For some, their Bar or Bat mitzvah may be the end of their formal Jewish education. Not in my house. From a very early age, probably before my bat mitzvah, I knew that my parents expected me to continue in religious school through 10th grade confirmation and our Rabbi continually reinforced the idea that learning was a lifetime activity. As was customary at the time, confirmation was a ceremony held on Shavuot, in which we confirmed our acceptance of the Torah. Once the service was over and we had celebrated with our friends and families, many of us stayed on to participate in our temple’s tikkun leil Shavuot – a long night in which we studied the Torah with our rabbi. Off and on since then, I’ve had the opportunity to come together with various communities and explore one of Shavuot’s most important themes, the promise our ancestors made to accept the Torah and share its lessons from generation to generation. So, when I was approached to develop a Jewish learning program for Shavuot it was only natural that my mind returned to all those nights spent studying the Torah.
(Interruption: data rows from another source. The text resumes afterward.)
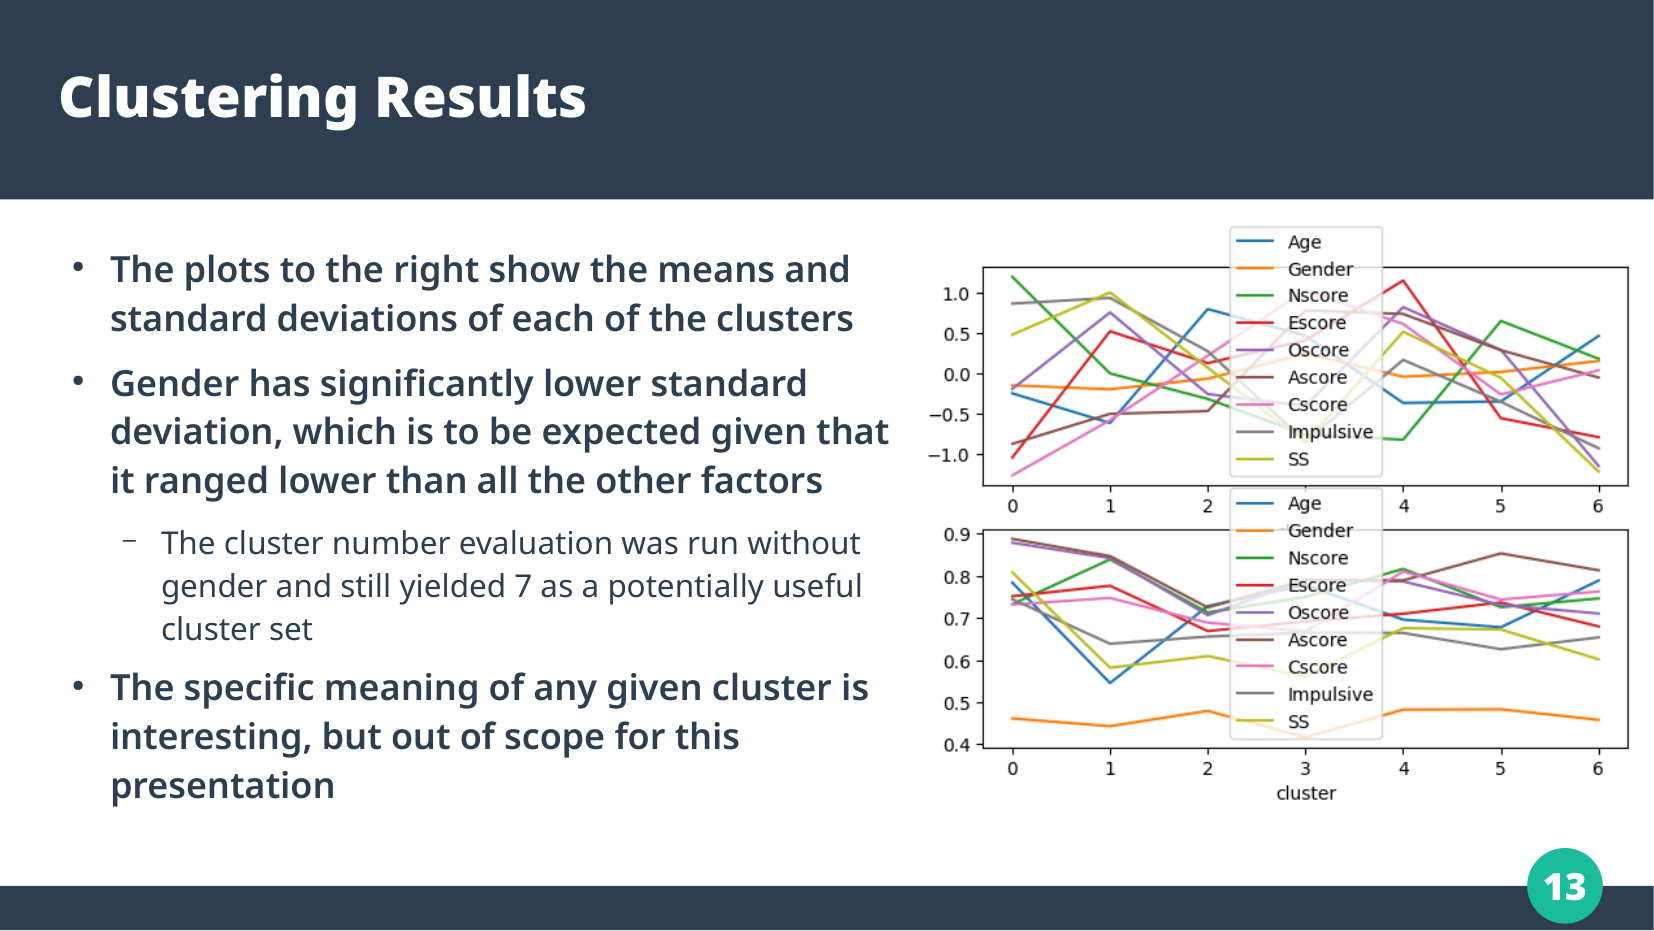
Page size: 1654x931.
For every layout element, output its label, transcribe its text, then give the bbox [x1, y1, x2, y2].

title Clustering Results [59, 37, 1595, 155]
picture [919, 224, 1651, 818]
list The plots to the right show the means and standard deviations of each of the clusters Gender has significantly lower standard deviation, which is to be expected given that it ranged lower than all the other factors The cluster number evaluation was run without gender and still yielded 7 as a potentially useful cluster set The specific meaning of any given cluster is interesting, but out of scope for this presentation [59, 243, 901, 863]
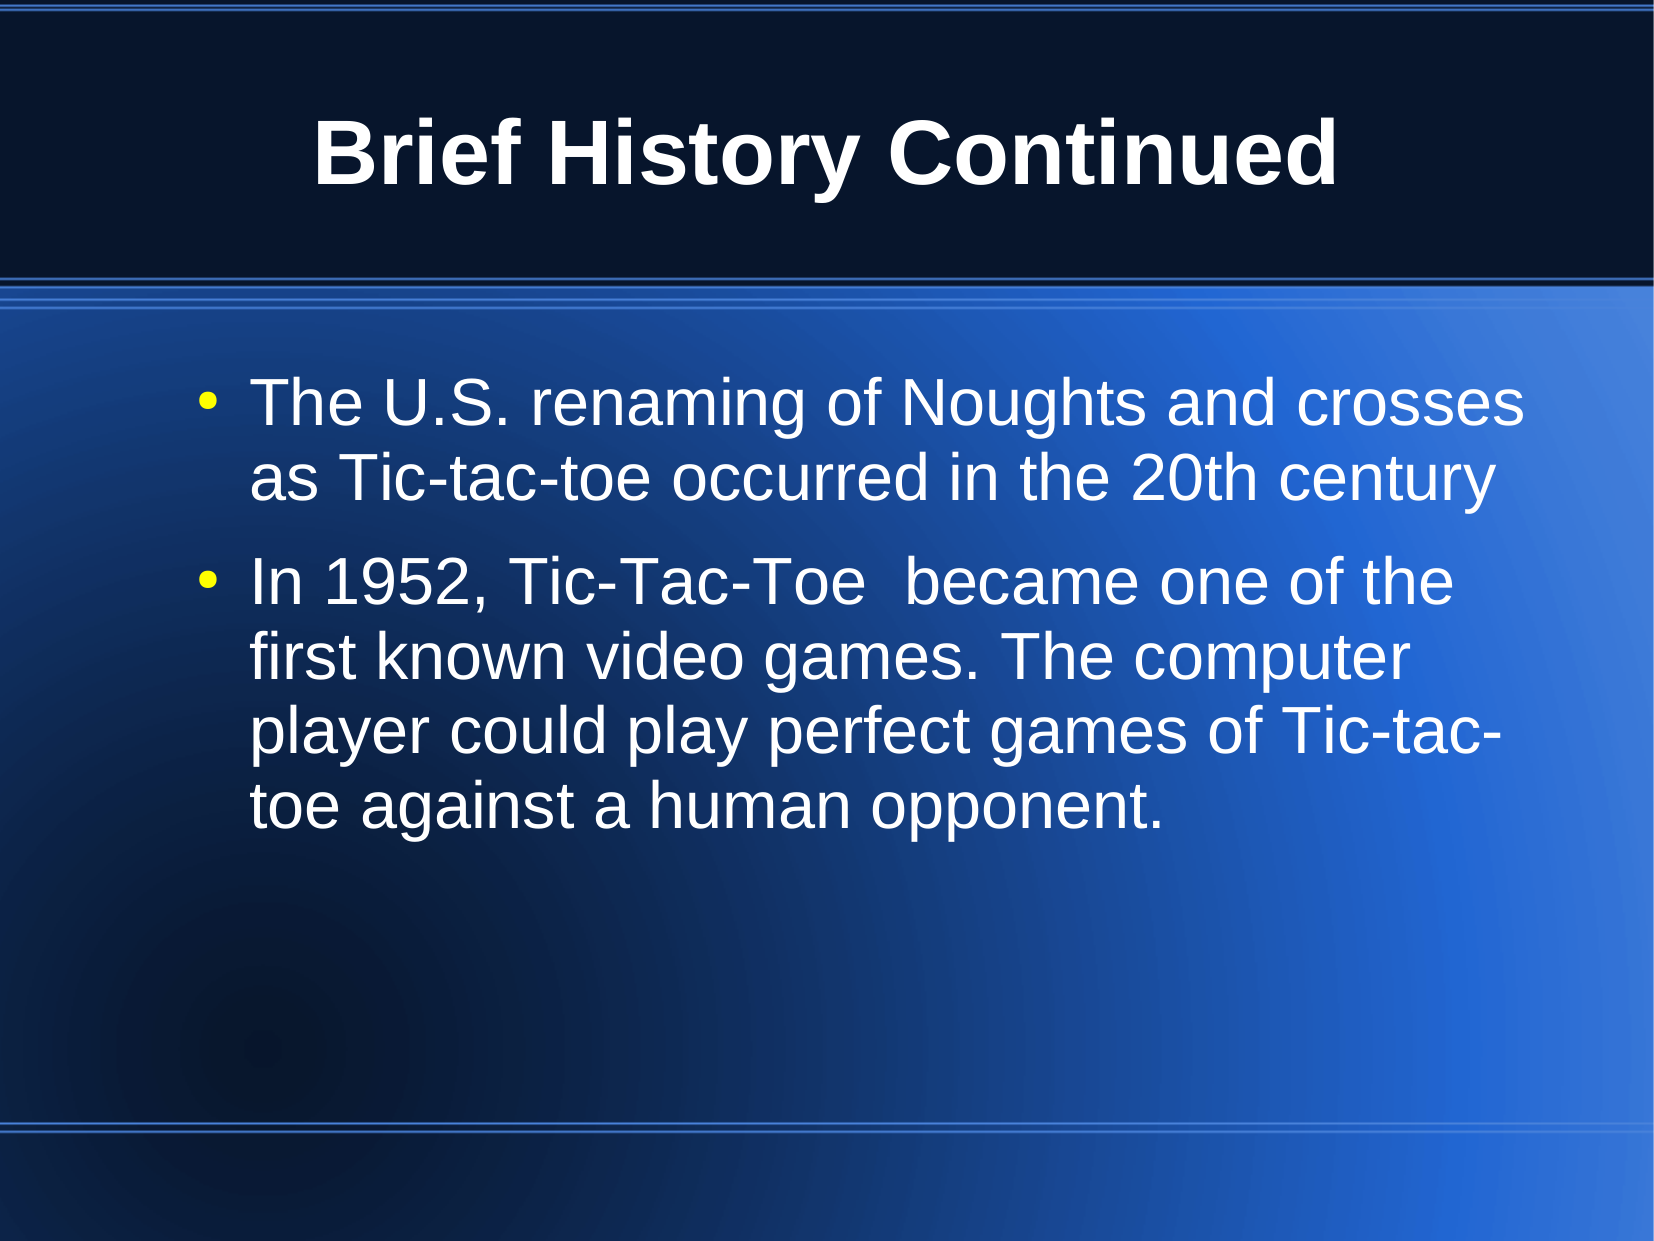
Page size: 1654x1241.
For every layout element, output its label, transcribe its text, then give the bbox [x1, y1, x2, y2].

picture [0, 0, 1654, 1241]
title Brief History Continued [82, 49, 1571, 257]
list The U.S. renaming of Noughts and crosses as Tic-tac-toe occurred in the 20th century In 1952, Tic-Tac-Toe became one of the first known video games. The computer player could play perfect games of Tic-tac-toe against a human opponent. [178, 364, 1570, 1147]
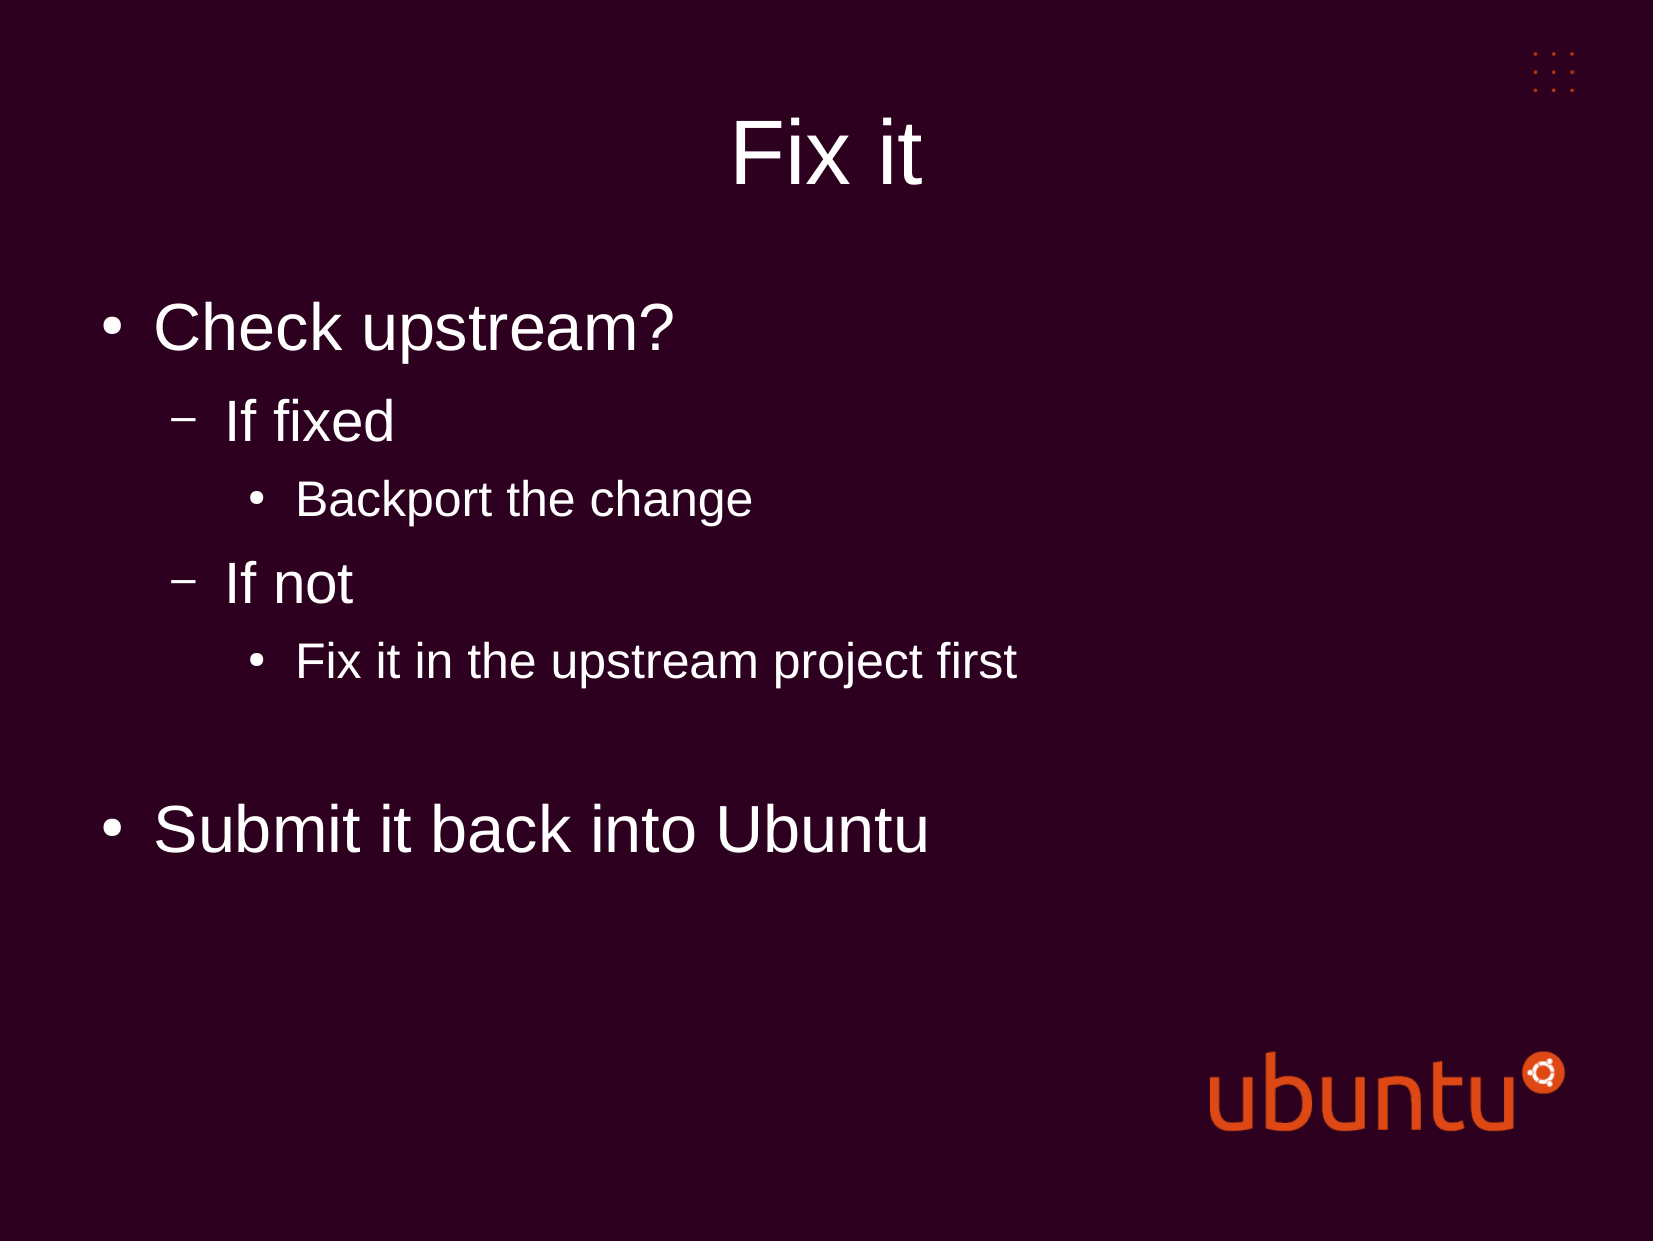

Of course, it also helped that I knew the Jewish Federation had hosted a similar Shavuot program last year, and that it was extremely successful.
As we read in the Torah, it wasn’t just Moses or the high priests who stood at Mt. Sinai, but the entire Israelite community. So, it’s really quite fitting that Into the Night: A Shavuot Experience should bring together our Orlando Jewish community. In preparing for this event, I’ve had the pleasure of working with Rabbis, cantors, and educators from across the spectrum of Jewish beliefs and practice. On Sunday, May 16, our leaders will take time to share music, worship, and learning not just with their own synagogue communities but with the larger Orlando Jewish community.
The great thing about Into the Night: A Shavuot Experience is that it’s not just for adults. Just like the Torah was a gift to the whole community and future generations, this celebration is for adults and children. Yes, there will be a Shavuot service. Yes, there will be Torah study. But there will also be a chance for kids and their parents to follow the tradition of eating dairy on Shavuot by learning how to make ice cream in a plastic bag! And if you’re up to something a little more challenging, join our Executive Director, Keith Dvorchik, as he bakes his famous cheesecake. There will also be the opportunity to meditate on the meaning of the holiday and how we can use this time of year to heal ourselves and become more whole.
As I think back to the Shavuot celebrations of my youth, I also look forward to spending this Shavuot with you, my Orlando Jewish community. Don’t miss out, come for one or two activities or stay for the whole night. I hope I’ll see you online on Sunday, May 16, from 7:00 p.m. – 8:30 p.m.